While development deals exist for private golf clubs that own their land, there are still opportunities for ‘public’ courses that lease land from a council, water utility or other landlord. Spalding says it’s worth examining the terms of the lease and what it allows.
For instance, if a club has a 50-year lease and the lease allows building on that land. It may be a case where it requires a renegotiation with council to say this is what needs to happen to ensure the ongoing viability of the golf club.

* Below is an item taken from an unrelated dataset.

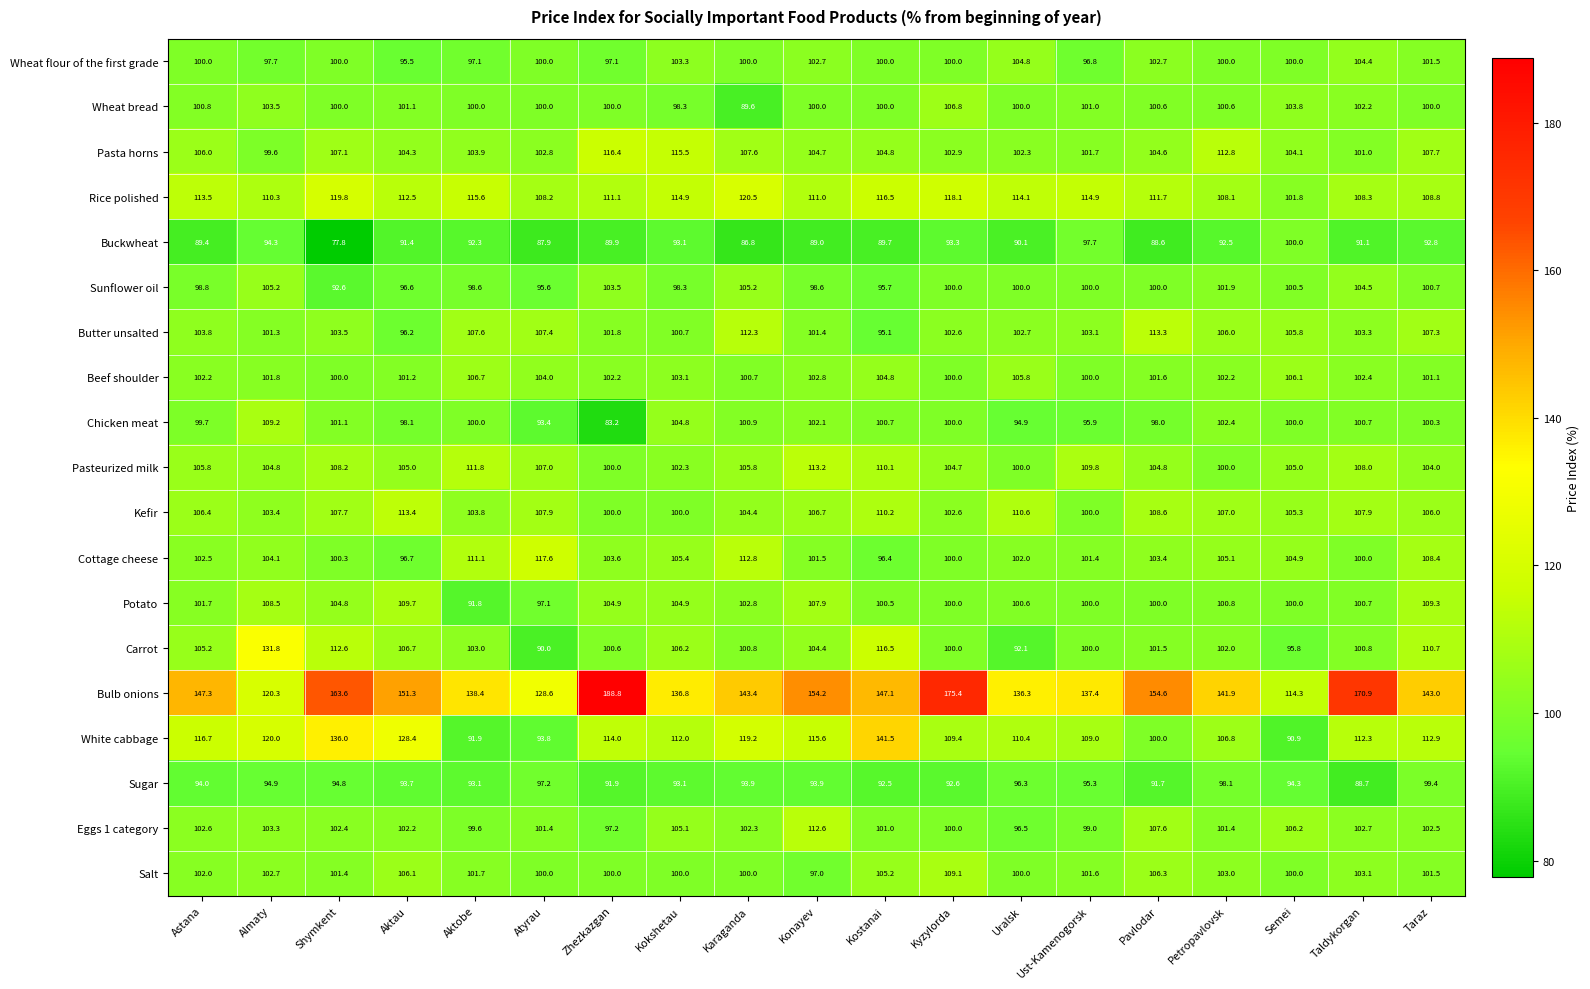

Rank the series at Konayev from highest to lowest value.

Bulb onions, White cabbage, Pasteurized milk, Eggs 1 category, Rice polished, Potato, Kefir, Pasta horns, Carrot, Beef shoulder, Wheat flour of the first grade, Chicken meat, Cottage cheese, Butter unsalted, Wheat bread, Sunflower oil, Salt, Sugar, Buckwheat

As long as council wants to ensure the ‘green space’ is maintained and isn’t seeking to replace the golf course with sporting fields, there is still scope to renegotiate a longer-term lease. And the longer the timeframe that is available, the more attractive the return from a developer’s viewpoint. Additionally, the prospect of a seniors living development integrated with the course delivers increased rates revenue to council.
Thinking laterally, senior residents have the potential to be the lifeblood of a golf club. A seniors living operator has a legislative requirement to provide food to all of its residents. So if a golf club puts in a caveat for food/beverage across the entire area, suddenly the club is in a position of authority to control the pricing and generate revenue. Golf clubs need to think outside the square rather than “next year we’ll get 25 new members”. First National Real Estate’s Ellis says golf clubs may need to make brave decisions with regard to their land use: “It comes down to how a golf club is going to maximise their investment. Their strategic
plan is to get more members. Well, how are they going to get more members if golf is a dying sport? How are they going to protect their asset?”